In one of those moments that shows how the comics “industry” has it’s head so firmly stuck up it’s arse that it, quite frankly, deserves to die miserably there’s great shock that Los Bros Hernandez are to stop publishing their work in pamphlet form and are instead to just publish graphic novels with spines once a year. The reasoning being that readers prefer this with the added bonus that it makes artistic sense.
Even my good chum Rich Bruton is astonished saying “it could easily be one of those defining moments in the Comic Business that we will look back on and identify as a discreet point in time where the entire industry changed.”
I don’t now about that. What I do know is the pamphlet (28-36 pages with staples coming out monthly or so) is a really stupid format. I stopped buying them ages ago because unless you’ve got a specialised storage system they’re incredibly annoying to have around the place.
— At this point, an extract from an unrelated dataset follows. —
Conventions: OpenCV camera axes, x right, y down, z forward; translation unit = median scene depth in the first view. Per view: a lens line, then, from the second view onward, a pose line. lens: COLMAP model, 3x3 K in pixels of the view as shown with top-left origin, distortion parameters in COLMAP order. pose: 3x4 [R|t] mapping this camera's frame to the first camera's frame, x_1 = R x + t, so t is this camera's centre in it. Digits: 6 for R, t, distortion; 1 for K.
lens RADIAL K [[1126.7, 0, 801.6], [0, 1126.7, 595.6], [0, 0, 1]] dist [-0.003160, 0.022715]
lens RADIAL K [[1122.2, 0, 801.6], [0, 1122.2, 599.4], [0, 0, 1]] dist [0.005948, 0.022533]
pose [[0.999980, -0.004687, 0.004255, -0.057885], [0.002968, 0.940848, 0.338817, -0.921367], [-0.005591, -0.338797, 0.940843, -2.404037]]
Despite getting rid of most of my pamphlets I still have a couple of boxes and they’re buried in a cupboard. Meanwhile the comics with spines are on the shelf and re-read frequently.
That the comics industry didn’t dump the pamphlet years ago is a testament to how fucking stupid and irrelevant it is. Sure, there’s a hardcore audience who like them – there’s an audience for vinyl but no-one thinks it’s going to save the record industry.
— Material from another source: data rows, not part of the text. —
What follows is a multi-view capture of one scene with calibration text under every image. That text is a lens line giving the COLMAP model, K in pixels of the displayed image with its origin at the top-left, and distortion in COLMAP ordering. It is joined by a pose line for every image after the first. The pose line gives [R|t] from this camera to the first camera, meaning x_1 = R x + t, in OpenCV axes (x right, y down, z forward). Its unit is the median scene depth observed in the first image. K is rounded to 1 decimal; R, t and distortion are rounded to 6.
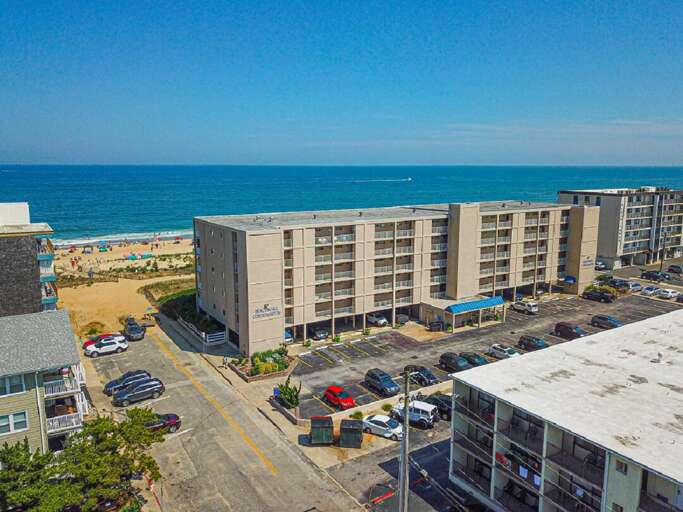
lens RADIAL K [[533.6, 0, 341.5], [0, 533.6, 256.0], [0, 0, 1]] dist [0.002766, 0.003079]
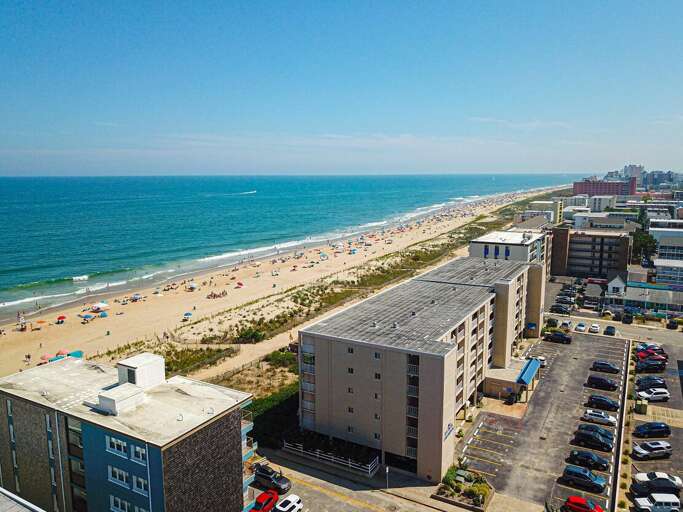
lens RADIAL K [[527.9, 0, 341.5], [0, 527.9, 256.0], [0, 0, 1]] dist [0.001634, -0.001605]
pose [[0.886230, -0.076827, 0.456829, -0.608859], [0.084351, 0.996428, 0.003937, -0.195160], [-0.455500, 0.035045, 0.889546, 0.180695]]
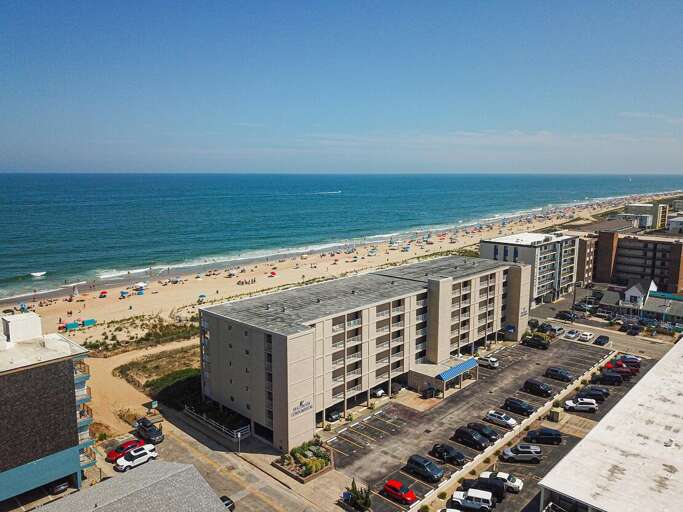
lens RADIAL K [[527.9, 0, 341.5], [0, 527.9, 256.0], [0, 0, 1]] dist [0.001634, -0.001605]
pose [[0.969666, -0.036828, 0.241642, -0.255186], [0.039832, 0.999178, -0.007556, -0.153436], [-0.241165, 0.016952, 0.970336, -0.032557]]
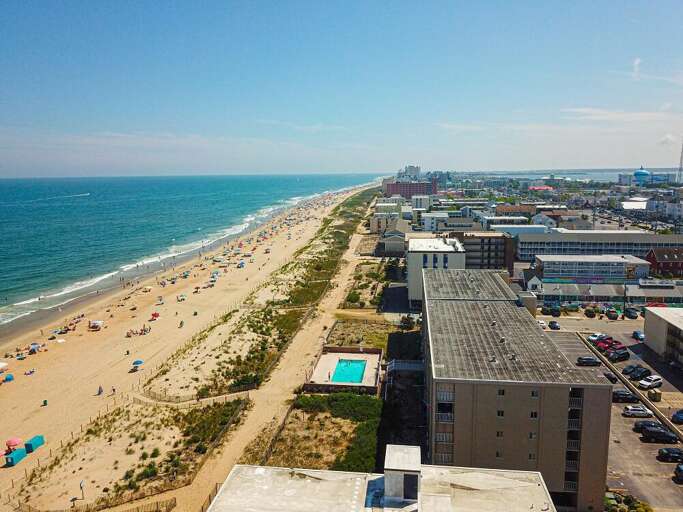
lens RADIAL K [[523.0, 0, 341.5], [0, 523.0, 256.0], [0, 0, 1]] dist [-0.000718, 0.004590]
pose [[0.651789, -0.130364, 0.747112, -0.933466], [0.143398, 0.988530, 0.047387, -0.312188], [-0.744720, 0.076248, 0.663007, 0.570058]]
What’s most astonishing about the comics industry is how it makes the book publishing industry look like a paragon of good business practice and, as anyone who’s mixed with book publishers knows, that’s quite the achievement.
Whatever, I look forward to more Hernandez published in the right format from the off. It’s about time.
Later: Hmm – reading that press release properly it’s not quite there yet. “Fantagraphics confirmed that the stories published in Volume III will eventually be collected into logical graphic novels/collections.” Gah! Why not just publish the bloody graphic novels from the off if that’s the “logical” way to do it?


Comics as vinyl.
Graphic Novels as Music.
Like that. Annoyed I didn’t think of it myself. But will use it from now on!
cheers Pete
I can’t imagine the Love and Rockets comics were selling very well — they’re a bit of a nostalgia purchase nowadays, TBH, and probably only appeal to people who remember it back when it was fun.
The problem with going graphic, for me, is that I a) want a regular hit of comics-y goodness and b) don’t want to feel stressed about chucking them into the recycling. Vinyl’s a bad analogy, the way I read comics — I’d say they’re more like TV shows. Watch them, enjoy them, let them go — apart from a a few favourites reserved to watch (or read) again and again.